About Rewriting Alpine Orientalism
This cross-disciplinary study combines postcolonial, mountain, and tourism studies to explore how meaning about mountains is articulated, generated, asserted and contested within the global circuits of mountain tourism.
Rewriting Alpine Orientalism explores how meaning about mountains is articulated, generated, asserted and contested within the global circuits of mountain tourism. Tracing Orientalist and colonial legacies in the project of mountain travel across times, genres and geographies, this book presents a framework capable of analysing and critiquing both particular colonial codifications written onto mountains and the interventions that rewrite mountain tourism.

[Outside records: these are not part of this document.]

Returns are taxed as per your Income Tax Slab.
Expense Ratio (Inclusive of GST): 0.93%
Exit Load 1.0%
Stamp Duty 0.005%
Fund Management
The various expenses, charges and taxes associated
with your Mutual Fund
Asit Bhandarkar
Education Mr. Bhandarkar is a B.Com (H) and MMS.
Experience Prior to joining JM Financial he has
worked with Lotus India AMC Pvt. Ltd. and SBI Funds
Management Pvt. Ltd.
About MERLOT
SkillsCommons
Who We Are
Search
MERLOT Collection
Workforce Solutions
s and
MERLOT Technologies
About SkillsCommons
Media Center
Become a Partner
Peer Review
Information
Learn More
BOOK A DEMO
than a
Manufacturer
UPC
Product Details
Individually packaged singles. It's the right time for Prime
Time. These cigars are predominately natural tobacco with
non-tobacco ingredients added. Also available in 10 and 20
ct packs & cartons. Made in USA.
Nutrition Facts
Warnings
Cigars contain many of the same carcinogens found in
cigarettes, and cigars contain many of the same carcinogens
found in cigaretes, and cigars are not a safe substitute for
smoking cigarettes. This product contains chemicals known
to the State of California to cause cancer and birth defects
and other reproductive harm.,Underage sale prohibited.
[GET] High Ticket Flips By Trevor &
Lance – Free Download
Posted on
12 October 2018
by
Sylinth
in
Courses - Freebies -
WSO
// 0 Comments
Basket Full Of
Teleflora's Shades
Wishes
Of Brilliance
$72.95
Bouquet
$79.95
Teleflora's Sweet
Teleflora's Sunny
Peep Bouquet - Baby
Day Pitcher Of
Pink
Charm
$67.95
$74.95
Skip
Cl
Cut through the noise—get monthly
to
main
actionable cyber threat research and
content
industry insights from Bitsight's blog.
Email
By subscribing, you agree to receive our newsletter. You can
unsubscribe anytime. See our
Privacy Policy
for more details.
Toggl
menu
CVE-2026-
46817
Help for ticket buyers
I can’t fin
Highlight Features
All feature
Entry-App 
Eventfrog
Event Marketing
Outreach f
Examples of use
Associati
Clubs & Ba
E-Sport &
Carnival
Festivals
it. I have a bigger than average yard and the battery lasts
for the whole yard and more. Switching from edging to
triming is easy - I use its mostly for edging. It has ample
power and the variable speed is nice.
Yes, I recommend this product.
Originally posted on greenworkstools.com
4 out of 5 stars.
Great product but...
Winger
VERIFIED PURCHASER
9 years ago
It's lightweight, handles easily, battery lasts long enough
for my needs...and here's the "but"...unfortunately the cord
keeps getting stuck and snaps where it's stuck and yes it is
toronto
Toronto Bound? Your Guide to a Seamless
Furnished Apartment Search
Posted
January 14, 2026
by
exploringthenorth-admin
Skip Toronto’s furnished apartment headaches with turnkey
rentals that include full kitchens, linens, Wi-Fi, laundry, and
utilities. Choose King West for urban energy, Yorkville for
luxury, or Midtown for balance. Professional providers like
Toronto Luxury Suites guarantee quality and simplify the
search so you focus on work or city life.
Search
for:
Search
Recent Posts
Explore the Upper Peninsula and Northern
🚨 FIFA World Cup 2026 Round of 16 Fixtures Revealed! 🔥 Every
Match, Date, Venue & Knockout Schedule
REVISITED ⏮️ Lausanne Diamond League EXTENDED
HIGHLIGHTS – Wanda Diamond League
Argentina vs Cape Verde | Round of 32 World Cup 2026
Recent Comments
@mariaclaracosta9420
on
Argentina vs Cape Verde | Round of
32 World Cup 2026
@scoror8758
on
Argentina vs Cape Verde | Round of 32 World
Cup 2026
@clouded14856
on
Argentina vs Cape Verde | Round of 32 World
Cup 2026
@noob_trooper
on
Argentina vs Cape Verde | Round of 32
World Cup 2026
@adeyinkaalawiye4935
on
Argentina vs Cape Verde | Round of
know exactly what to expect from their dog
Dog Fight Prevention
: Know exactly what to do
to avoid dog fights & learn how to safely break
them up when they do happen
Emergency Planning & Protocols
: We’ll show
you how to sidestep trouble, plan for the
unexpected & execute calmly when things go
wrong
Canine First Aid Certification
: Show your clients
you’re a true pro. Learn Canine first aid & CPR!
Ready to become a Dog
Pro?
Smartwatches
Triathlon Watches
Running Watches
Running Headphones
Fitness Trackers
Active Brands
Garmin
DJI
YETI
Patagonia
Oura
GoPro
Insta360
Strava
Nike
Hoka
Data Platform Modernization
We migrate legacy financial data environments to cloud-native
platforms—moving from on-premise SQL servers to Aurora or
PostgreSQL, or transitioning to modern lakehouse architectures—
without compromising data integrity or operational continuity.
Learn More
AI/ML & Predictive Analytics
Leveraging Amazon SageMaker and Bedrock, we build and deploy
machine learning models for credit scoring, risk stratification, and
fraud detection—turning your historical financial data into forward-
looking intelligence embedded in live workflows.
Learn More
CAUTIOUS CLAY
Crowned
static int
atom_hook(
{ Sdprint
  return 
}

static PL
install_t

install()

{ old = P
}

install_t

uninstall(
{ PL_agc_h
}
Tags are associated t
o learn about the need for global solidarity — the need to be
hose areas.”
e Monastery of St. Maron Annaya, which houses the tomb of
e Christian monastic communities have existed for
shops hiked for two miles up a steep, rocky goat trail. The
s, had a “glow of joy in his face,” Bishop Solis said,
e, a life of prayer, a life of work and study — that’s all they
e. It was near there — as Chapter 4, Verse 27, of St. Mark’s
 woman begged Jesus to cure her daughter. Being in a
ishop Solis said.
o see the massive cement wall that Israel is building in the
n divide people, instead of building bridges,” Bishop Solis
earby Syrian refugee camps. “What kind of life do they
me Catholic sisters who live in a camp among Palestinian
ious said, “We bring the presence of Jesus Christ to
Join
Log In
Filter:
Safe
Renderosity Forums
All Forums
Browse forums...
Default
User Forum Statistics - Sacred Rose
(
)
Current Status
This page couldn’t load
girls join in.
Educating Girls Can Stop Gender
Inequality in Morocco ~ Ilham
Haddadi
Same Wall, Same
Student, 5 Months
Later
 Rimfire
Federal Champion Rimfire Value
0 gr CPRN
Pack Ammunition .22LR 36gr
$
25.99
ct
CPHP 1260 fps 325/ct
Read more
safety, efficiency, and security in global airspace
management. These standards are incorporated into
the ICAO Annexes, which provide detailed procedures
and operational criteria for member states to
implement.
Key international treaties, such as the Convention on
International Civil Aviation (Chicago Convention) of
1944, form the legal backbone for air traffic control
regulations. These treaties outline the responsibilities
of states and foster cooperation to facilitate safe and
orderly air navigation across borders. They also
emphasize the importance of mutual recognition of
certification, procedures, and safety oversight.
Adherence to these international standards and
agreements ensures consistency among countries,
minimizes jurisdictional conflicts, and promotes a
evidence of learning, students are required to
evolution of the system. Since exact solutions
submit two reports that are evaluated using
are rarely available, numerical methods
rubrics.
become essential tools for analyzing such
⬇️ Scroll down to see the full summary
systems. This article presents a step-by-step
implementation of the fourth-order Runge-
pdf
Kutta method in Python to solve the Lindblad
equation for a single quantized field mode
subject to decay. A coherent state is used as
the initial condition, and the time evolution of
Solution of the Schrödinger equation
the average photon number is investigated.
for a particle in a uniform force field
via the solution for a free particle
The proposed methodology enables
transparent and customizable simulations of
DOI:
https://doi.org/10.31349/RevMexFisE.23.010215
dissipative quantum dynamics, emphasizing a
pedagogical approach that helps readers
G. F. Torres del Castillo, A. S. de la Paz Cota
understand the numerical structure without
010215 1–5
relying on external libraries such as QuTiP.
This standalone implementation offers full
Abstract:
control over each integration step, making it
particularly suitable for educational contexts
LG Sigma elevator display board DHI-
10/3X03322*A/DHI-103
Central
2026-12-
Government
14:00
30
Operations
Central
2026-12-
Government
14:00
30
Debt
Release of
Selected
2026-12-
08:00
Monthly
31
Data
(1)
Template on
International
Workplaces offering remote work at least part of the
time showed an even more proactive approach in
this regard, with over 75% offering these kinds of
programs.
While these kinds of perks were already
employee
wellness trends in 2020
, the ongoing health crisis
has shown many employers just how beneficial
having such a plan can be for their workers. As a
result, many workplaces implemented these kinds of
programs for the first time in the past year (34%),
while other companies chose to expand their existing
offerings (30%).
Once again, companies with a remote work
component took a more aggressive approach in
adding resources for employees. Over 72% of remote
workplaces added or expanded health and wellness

This comparative study bridges the gap between literary and cultural studies and the social and natural sciences with interdisciplinary research across fields such as travel writing, mountain literature, mountaineering history, and ecocriticism, and postcolonial, tourism and gender studies. Eva-Maria Müller examines Orientalist discourse through a wide range of historical and contemporary mountain texts - such as exploration reports, newspaper articles, guidebooks, diaries, letters and contemporary works of fiction from Angie Abdou, Thomas Wharton, Elfriede Jelinek and Felix Mitterer - in a study that enhances our understanding of the role of representation in changing the social real of alpine spaces.